Woodruff, Henry

Newspaperman, Civil War Veteran

Birth: October 20, 1836, Vienna, Trumbull County, Ohio
Death: August 6, 1904, Franklin Park, Cook County, Illinois
Burial: Graceland Cemetery, Chicago, Cook County, Illinois
Find a Grave memorial

Military Service: Enlisted as a Private, 85st Regiment, Company B, Ohio Volunteer Infantry (National Guard), 27 May 1862. Mustered out 27 September 1862.

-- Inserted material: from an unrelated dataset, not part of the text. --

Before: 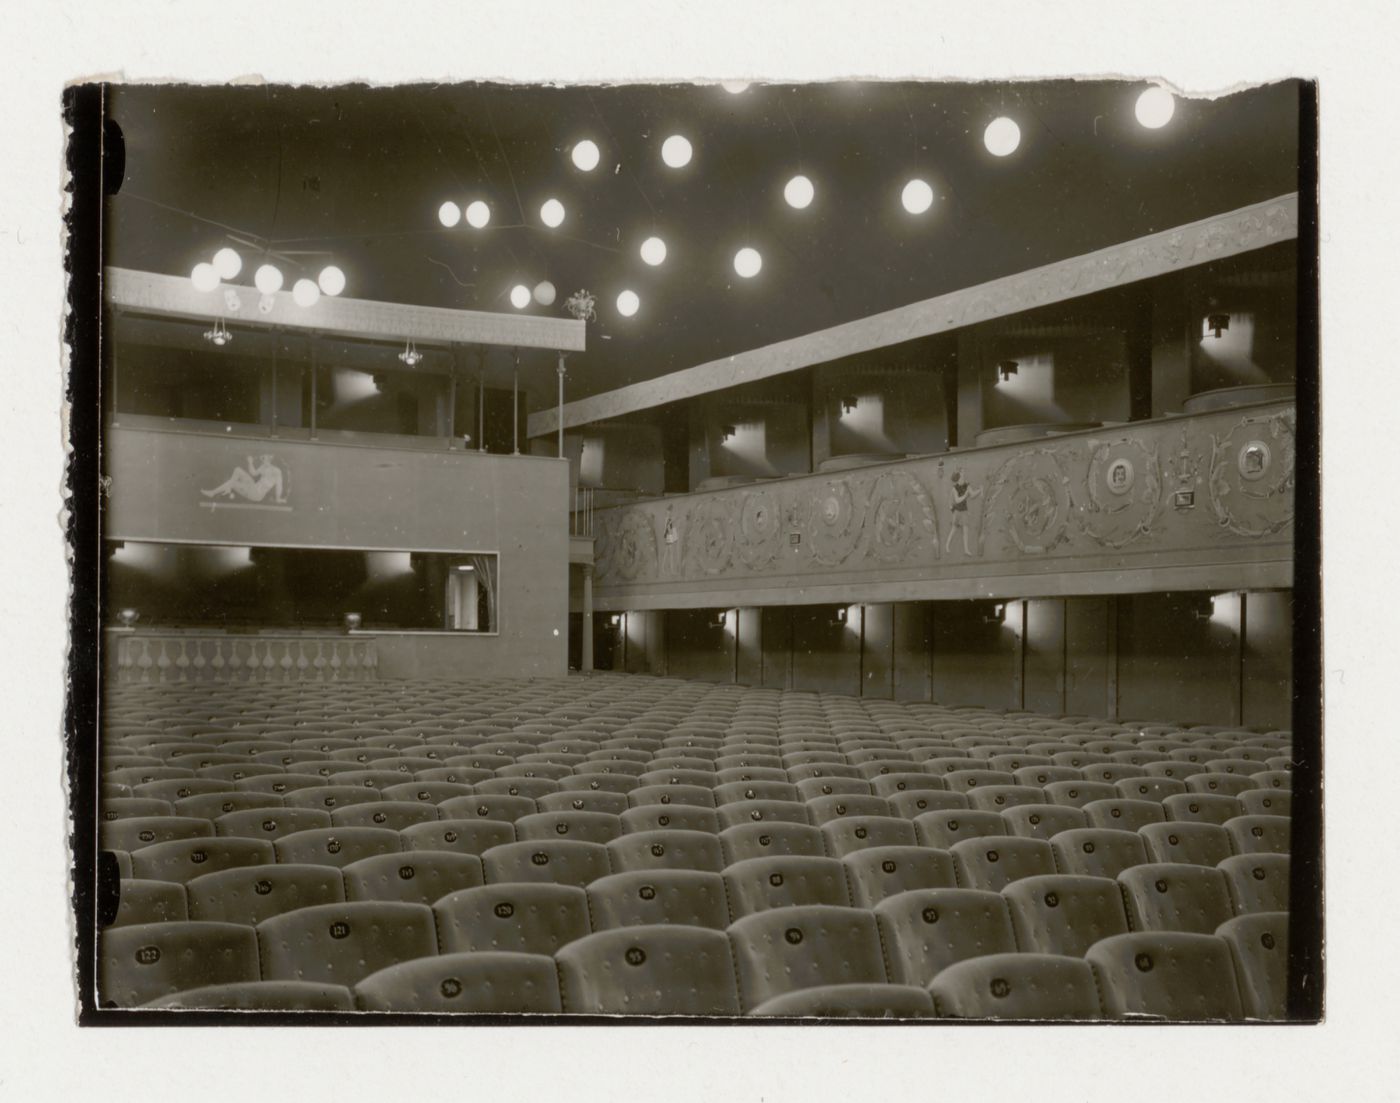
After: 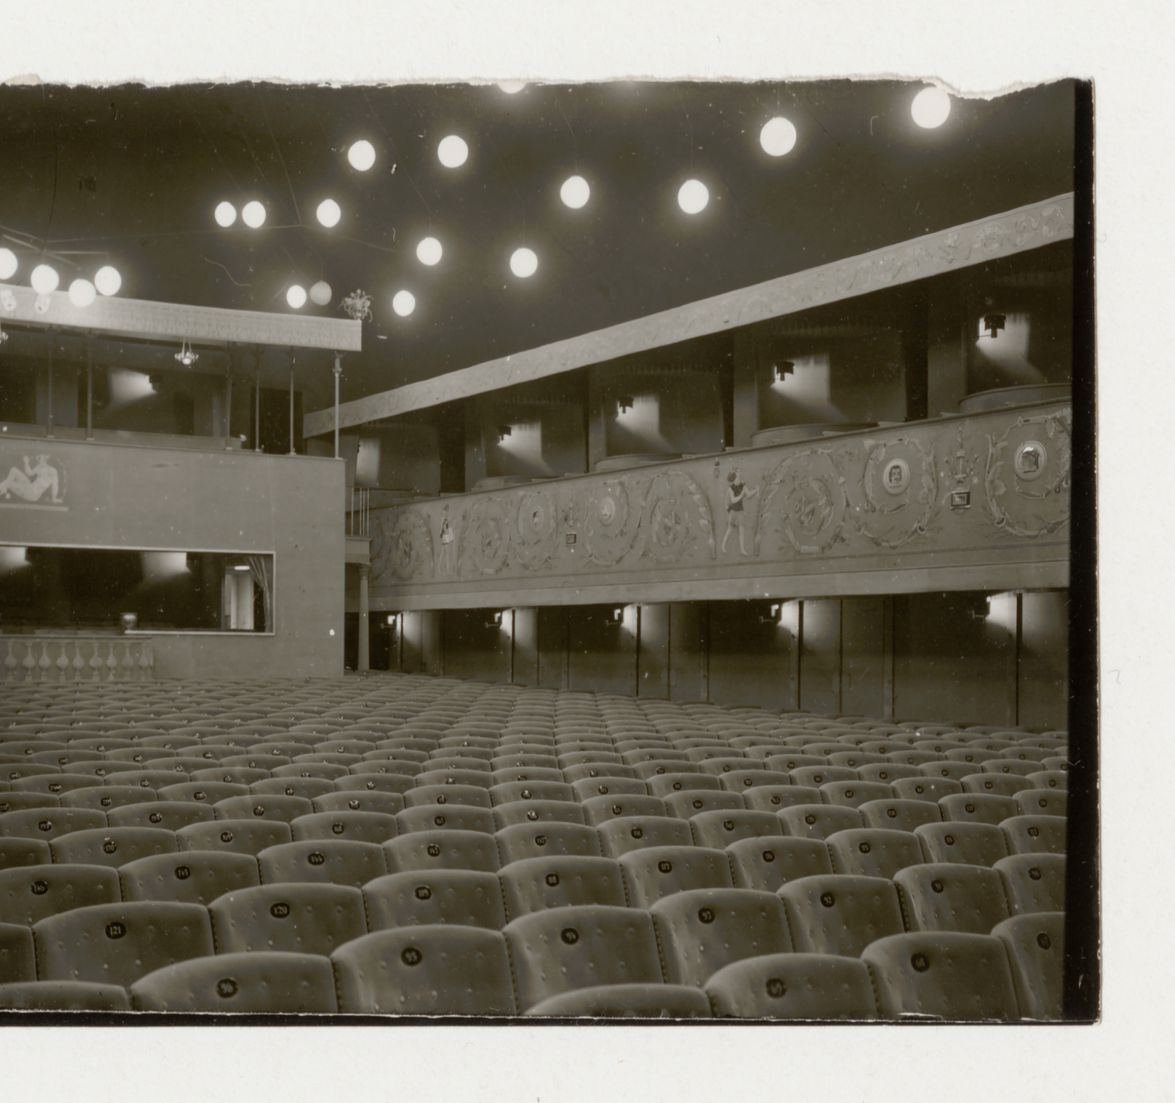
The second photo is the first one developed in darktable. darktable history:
crop: left 16.007%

Vienna-born Henry Woodruff generally went west after he left the Township to follow his career as a newspaper editor. As a 15-year-old he apprenticed as a printer in Salem, Ohio, at the Anti-Slavery Bugle, an important abolitionist newspaper. There he may have met the movement's leaders: S. C. and Abby Kelly Foster, William Lloyd Garrison, Parker Pillsbury, and Sojourner Truth all made Salem their headquarters on their lecture tours. Woodruff returned to Warren to work in printing and finished high school there, and then moved to Tallmadge, Ohio. After his 3-month enlistment during the Civil War, he attended the Western Reserve Academy in Hudson, graduating at age 28 with the Class of 1865. On 17 September 1865 he married Cordelia Kilbourn(e) in Hudson.

The couple spent some time in Geneseo, New York, and Cleveland, Ohio, before settling in St. Paul, Minnesota, in July 1867. There Woodruff worked at the Daily Press. In December 1874 Woodruff moved his family--now including three children--to Decorah, Iowa, where he became the editor of the Decorah Journal.

Henry Woodruff's brother Willis W. Woodruff served in the 85th Ohio Volunteer Infantry.

Regimental History, 85th Ohio Volunteer Infantry

Overview: Organized at Camp Chase for three months' service May-June, 1862. Zinn's Battalion moved to Kentucky and participated in operations against Morgan July, 1862. Prison guard at Camp Chase, Ohio, till September. Zinn's Battalion moved to Cincinnati, Ohio, and participated in the operations for the defence of that city against Kirby Smith's threatened attack August-September. Mustered out September 23 and September 27, 1862.

Lost during service by disease 10 Enlisted men.